基于图的思维链剪枝：减少推理大模型中冗余反思

摘要

通过强化学习扩展思维链技术已被广泛用于增强大语言模型的推理能力。然而，由于奖励信号的稀疏性，这种方法也可能引发不良思维模式，例如过度思考——即生成冗余的中间推理内容。本文指出，此类冗余的主要来源是低效反思，通常表现为两种问题模式： indiscriminate reflection（ indiscriminate reflection）指模型在推理过程中进行广泛但低效的检查，repetitive reflection（ repetitive reflection）则指模型对已确立的结论进行反复验证。针对这一问题，我们提出了一种基于图的思维链优化框架。具体而言，我们将线性思维链转换为带有显式依赖边的有向无环图，并设计双重剪枝策略：分支级剪枝剔除贡献较弱的反思分支，深度级剪枝消除后期重复验证。我们通过三阶段流程蒸馏该行为：（1）使用监督微调在剪枝后的简洁轨迹上初始化策略；（2）通过直接偏好优化筛选正确但冗余更少的轨迹；（3）采用带长度惩罚的组策略优化联合优化答案正确性与效率。实验表明，该方法在保持或提升准确率的同时，将平均推理标记数量减少了42%。

English

Extending CoT through RL has been widely used to enhance the reasoning capabilities of LLMs. However, due to the sparsity of reward signals, it can also induce undesirable thinking patterns such as overthinking, i.e., generating redundant intermediate reasoning content.
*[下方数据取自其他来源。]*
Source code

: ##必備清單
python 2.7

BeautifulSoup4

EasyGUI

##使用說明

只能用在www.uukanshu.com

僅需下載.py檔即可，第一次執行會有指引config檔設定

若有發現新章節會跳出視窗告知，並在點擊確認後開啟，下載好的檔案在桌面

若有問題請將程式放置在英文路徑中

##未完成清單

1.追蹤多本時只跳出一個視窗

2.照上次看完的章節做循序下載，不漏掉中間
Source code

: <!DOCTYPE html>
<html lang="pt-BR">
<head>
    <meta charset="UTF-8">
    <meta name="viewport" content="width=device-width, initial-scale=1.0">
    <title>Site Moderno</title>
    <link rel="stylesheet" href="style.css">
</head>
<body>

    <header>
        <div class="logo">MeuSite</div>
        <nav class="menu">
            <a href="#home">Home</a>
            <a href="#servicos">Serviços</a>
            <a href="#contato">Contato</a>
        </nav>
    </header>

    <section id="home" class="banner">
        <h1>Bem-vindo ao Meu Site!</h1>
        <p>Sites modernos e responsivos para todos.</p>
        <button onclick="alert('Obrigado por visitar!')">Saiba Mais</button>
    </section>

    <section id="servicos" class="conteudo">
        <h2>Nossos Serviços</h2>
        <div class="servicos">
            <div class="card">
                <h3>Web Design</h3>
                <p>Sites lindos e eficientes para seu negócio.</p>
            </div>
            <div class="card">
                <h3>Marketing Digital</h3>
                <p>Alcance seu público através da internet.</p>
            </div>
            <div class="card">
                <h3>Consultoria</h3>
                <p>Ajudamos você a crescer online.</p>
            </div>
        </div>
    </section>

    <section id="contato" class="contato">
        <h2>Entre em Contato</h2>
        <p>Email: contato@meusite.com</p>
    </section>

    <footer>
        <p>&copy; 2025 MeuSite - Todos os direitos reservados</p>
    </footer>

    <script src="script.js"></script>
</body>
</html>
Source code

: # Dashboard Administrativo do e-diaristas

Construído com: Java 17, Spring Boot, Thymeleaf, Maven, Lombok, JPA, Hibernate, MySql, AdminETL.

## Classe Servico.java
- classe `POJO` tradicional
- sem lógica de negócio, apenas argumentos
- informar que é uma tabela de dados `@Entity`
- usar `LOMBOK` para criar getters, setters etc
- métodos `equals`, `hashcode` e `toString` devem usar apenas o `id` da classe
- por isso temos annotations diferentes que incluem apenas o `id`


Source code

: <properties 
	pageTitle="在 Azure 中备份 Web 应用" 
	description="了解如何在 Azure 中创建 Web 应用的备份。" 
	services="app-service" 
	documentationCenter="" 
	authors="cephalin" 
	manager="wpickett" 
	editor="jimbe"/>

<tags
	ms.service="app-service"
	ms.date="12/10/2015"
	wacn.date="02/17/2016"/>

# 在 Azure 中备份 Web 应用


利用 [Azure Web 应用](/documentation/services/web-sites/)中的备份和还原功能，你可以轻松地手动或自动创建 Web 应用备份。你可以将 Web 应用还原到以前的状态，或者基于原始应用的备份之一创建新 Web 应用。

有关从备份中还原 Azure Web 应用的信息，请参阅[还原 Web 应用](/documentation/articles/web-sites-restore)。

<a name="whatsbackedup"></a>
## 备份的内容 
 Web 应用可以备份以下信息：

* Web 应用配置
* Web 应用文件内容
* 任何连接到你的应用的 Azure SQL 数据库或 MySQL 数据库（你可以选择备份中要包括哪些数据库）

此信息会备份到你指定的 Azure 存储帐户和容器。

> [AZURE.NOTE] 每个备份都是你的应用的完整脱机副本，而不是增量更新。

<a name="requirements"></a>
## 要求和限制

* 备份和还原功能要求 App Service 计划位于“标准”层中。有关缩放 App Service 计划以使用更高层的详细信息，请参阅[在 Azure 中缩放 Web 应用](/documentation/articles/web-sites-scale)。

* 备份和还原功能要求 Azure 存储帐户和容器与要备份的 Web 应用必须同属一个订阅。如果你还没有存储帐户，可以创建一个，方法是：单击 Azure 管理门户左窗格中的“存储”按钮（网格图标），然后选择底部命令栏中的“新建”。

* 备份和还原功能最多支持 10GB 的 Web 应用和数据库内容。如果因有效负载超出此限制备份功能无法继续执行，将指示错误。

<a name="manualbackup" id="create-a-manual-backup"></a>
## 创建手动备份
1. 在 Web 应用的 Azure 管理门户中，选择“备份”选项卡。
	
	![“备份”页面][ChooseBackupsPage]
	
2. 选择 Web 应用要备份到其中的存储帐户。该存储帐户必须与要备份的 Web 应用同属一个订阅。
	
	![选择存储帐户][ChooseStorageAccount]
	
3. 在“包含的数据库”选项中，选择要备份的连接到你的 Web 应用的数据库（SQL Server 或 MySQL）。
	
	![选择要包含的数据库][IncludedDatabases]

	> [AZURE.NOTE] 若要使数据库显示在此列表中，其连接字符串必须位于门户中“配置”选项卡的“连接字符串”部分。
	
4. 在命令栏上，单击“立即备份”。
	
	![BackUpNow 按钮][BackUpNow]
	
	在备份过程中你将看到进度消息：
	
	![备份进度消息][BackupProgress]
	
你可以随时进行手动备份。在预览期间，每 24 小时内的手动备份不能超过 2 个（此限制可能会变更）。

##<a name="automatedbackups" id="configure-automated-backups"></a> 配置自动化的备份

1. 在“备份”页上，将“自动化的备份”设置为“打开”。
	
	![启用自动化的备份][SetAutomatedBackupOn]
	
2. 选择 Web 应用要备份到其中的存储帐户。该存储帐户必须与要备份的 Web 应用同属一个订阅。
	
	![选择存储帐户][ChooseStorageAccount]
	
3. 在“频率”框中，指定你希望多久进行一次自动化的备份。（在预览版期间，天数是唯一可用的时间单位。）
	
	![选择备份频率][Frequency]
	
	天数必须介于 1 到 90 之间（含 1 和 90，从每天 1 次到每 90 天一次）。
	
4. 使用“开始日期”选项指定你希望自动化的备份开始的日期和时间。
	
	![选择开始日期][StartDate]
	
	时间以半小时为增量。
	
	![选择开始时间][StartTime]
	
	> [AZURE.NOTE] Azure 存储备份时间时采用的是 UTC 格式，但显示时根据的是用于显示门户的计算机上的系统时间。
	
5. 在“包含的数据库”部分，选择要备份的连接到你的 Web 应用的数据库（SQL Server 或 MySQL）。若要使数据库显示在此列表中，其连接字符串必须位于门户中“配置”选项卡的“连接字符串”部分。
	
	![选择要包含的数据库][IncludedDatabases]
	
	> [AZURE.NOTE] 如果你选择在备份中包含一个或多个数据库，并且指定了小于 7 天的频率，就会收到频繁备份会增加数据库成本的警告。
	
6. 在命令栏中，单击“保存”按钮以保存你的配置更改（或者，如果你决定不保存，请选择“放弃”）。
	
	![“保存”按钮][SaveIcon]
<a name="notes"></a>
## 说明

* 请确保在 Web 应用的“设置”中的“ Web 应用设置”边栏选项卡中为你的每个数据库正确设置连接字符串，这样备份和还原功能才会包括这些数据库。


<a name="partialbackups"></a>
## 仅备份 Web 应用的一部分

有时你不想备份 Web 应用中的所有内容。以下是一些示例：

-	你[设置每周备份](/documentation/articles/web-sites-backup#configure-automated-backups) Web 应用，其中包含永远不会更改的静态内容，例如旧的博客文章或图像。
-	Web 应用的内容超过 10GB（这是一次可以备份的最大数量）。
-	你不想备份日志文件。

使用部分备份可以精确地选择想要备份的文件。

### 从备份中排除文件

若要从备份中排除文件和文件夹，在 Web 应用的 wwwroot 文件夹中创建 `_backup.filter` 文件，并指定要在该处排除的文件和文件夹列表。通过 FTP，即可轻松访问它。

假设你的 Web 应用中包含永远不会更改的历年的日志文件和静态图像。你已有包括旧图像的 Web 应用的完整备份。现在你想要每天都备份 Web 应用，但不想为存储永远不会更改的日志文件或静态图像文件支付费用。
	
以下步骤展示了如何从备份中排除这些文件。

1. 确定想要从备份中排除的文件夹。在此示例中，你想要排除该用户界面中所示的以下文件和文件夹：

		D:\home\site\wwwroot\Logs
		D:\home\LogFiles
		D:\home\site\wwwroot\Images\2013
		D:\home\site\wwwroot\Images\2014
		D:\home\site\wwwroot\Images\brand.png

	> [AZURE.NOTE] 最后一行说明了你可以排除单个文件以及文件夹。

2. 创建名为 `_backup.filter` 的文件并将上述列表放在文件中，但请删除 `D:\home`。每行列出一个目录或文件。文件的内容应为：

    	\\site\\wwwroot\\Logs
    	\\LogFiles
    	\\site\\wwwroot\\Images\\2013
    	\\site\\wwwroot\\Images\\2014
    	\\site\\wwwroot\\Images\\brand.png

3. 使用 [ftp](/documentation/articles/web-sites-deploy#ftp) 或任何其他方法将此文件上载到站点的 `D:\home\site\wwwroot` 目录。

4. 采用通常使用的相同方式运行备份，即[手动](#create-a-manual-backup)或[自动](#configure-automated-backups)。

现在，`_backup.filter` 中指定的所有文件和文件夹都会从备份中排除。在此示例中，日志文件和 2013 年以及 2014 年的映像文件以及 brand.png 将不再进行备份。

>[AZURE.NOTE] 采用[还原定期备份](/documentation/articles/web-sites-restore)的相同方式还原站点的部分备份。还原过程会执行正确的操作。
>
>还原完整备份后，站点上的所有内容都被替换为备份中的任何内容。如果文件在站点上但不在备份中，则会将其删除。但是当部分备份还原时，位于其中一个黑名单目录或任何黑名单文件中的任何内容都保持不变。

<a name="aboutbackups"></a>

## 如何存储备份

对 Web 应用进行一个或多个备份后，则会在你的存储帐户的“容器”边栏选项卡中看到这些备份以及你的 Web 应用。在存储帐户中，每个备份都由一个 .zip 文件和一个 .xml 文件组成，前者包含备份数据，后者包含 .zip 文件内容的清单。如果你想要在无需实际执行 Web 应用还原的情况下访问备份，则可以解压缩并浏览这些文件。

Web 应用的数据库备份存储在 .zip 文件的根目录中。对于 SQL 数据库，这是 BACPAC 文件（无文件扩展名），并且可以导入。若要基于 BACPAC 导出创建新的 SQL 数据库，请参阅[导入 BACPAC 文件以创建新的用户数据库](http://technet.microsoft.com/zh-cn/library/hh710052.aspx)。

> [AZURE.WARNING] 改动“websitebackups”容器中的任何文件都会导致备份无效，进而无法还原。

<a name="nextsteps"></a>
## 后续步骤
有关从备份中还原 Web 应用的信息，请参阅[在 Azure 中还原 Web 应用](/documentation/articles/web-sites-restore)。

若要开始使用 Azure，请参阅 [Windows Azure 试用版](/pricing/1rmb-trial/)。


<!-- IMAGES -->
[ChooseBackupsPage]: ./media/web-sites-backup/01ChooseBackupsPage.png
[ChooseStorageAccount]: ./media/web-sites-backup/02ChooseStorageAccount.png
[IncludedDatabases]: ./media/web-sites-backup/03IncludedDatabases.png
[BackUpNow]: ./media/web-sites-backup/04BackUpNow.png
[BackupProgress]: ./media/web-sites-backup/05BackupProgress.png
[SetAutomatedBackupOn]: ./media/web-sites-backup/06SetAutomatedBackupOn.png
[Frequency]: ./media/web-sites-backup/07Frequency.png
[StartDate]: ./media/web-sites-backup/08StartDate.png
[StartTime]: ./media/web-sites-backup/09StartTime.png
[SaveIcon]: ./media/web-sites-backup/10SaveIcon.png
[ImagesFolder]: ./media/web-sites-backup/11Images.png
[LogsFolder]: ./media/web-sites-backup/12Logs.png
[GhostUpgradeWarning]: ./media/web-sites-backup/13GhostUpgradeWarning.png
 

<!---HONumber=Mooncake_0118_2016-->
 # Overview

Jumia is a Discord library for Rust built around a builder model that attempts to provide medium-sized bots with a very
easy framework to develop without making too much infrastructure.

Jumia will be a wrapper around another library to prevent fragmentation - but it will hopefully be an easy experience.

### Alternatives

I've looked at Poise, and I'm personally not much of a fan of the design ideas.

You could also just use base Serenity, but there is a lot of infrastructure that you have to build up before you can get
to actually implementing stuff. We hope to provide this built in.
In this work, we argue that a major source of such redundancy is inefficient reflection, which often manifests in two problematic patterns: Indiscriminate Reflection, where the model performs broad, low-impact checks throughout reasoning, and Repetitive Reflection, where it repeatedly re-verifies an already established conclusion. To address this, we introduce a graph-based CoT optimization framework. Specifically, we convert each linear CoT into a directed acyclic graph (DAG) with explicit dependency edges, and design a dual pruning strategy: branch-level pruning removes weakly contributing reflection branches, while depth-level pruning eliminates late-stage re-verification. We distill this behavior via a three-stage pipeline: (1) SFT to initialize the policy on pruned concise traces, (2) DPO to prefer correct but less redundant trajectories, and (3) GRPO with length penalty to jointly optimize answer correctness and efficiency. Experiments show that our approach reduces the average reasoning tokens by 42\% while maintaining or improving accuracy.